Future > now > History

Seems that many people are concerned about what things "are". More than they consider what they "can become" or evolve into.

What things "are" seems less important to me than what they can become. Or be used to.

History is important. But the future is more important. Main reason for history to be important is that is can be used to create the future. Including avoiding some mistakes from the past.

I think kids are often good at this. To see potential rather than judging and deciding what a thing is. And they can use existing things in clever and innovative ways.

When walking through IKEA my son found huge balls made of tree branches. They largest were approximately 30 cm in diameter. Some sort of decoration? Who knows. My son immediately realized:
"Dad, if we ever buy a lion the lion can play with these."
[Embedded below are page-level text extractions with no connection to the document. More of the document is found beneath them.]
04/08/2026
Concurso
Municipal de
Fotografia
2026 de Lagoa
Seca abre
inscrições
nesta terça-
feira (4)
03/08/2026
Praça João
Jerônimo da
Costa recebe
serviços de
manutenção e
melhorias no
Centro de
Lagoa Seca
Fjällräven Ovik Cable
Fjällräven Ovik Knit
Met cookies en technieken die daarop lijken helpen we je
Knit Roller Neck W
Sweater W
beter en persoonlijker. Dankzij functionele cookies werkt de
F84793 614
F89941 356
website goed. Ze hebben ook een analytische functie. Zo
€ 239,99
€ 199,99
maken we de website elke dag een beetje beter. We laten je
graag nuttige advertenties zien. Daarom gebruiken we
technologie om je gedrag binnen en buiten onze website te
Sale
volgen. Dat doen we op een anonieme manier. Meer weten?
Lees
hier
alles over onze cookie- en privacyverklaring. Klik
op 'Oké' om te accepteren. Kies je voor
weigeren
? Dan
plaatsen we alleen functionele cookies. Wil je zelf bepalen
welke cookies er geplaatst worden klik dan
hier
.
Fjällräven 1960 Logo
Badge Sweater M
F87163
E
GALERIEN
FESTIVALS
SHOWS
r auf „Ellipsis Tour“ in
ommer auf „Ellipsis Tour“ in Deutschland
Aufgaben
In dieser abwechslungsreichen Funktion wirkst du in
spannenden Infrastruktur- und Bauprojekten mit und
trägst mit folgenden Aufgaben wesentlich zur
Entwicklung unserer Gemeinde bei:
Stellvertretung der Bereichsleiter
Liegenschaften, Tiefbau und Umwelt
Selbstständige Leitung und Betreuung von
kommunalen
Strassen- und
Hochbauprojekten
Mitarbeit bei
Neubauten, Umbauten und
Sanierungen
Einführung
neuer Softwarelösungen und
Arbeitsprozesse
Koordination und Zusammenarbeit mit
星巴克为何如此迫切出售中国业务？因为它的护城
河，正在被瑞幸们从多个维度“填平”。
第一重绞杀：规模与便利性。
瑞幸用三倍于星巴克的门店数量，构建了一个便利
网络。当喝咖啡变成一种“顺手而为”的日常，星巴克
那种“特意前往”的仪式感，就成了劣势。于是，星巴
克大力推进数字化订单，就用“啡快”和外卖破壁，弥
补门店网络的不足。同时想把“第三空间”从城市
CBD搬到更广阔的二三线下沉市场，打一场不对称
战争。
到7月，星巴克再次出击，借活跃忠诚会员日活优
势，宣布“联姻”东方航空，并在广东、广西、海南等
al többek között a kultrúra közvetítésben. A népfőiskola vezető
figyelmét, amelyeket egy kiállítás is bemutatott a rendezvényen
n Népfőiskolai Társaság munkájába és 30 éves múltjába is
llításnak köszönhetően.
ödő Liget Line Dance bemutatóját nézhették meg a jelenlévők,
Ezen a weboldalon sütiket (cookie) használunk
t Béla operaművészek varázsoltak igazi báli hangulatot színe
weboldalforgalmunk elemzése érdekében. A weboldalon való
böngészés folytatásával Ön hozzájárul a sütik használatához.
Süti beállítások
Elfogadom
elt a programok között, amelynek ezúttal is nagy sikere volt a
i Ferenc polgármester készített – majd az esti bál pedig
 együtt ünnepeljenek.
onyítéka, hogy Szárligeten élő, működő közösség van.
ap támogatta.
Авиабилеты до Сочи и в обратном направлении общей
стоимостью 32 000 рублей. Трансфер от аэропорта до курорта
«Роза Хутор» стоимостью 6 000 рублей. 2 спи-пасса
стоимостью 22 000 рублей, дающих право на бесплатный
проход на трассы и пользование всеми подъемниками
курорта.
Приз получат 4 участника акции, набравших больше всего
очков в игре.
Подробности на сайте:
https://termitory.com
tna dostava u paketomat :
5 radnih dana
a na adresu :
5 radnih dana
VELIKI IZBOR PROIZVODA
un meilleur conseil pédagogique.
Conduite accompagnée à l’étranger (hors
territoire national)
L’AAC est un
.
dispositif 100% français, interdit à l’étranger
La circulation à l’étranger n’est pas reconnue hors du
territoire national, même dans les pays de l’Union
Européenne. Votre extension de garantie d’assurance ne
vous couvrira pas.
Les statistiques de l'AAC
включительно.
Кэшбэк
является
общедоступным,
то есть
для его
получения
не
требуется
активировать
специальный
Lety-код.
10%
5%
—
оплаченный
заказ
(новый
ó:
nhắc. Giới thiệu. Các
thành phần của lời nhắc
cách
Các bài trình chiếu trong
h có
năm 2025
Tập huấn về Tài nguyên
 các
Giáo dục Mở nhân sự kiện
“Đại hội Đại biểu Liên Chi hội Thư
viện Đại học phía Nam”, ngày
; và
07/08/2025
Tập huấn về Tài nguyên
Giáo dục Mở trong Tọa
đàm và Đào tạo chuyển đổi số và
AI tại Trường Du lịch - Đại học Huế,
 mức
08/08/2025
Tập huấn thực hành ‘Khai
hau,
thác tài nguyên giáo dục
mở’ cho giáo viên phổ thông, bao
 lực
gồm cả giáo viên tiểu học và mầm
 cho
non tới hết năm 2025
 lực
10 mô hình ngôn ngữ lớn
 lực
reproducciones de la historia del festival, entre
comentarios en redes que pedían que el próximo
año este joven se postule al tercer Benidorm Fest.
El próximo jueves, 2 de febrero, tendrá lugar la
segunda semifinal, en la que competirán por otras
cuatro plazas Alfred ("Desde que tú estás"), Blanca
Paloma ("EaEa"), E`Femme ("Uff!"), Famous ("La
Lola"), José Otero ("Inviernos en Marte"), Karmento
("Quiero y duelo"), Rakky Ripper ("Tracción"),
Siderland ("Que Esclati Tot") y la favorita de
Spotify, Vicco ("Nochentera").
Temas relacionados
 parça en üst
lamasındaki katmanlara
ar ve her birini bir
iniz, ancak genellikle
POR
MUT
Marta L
In the company I work for we have framework that says something smart:
"…decisions are made in the context of the desired future state. Analysis of the present state is performed only when needed to clarify the vision and for effective transition planning."

If someone defines something in a new way, explore and see what it can become. No need to correct and say "Wrong". Think instead of the possibilities. "What can this lead to?"

Future and "can become" is more important than now and "what is".

1 comment:

  1. My favorite saying: "Power to the Possibilities!"

    This was the biggest downfall of the whole Reverse Engineering movement. It never assessed for the effectiveness of the methods based on cost -- and shifting focus to various areas of the continuum.

    The non-existent methods of Design Thinking (the ones we seem to extrapolate out of the common thought) do a better job of this: assess for relevant facts to present/challenge common thought (did you know?), then use this 'reality' to frame the possibilities.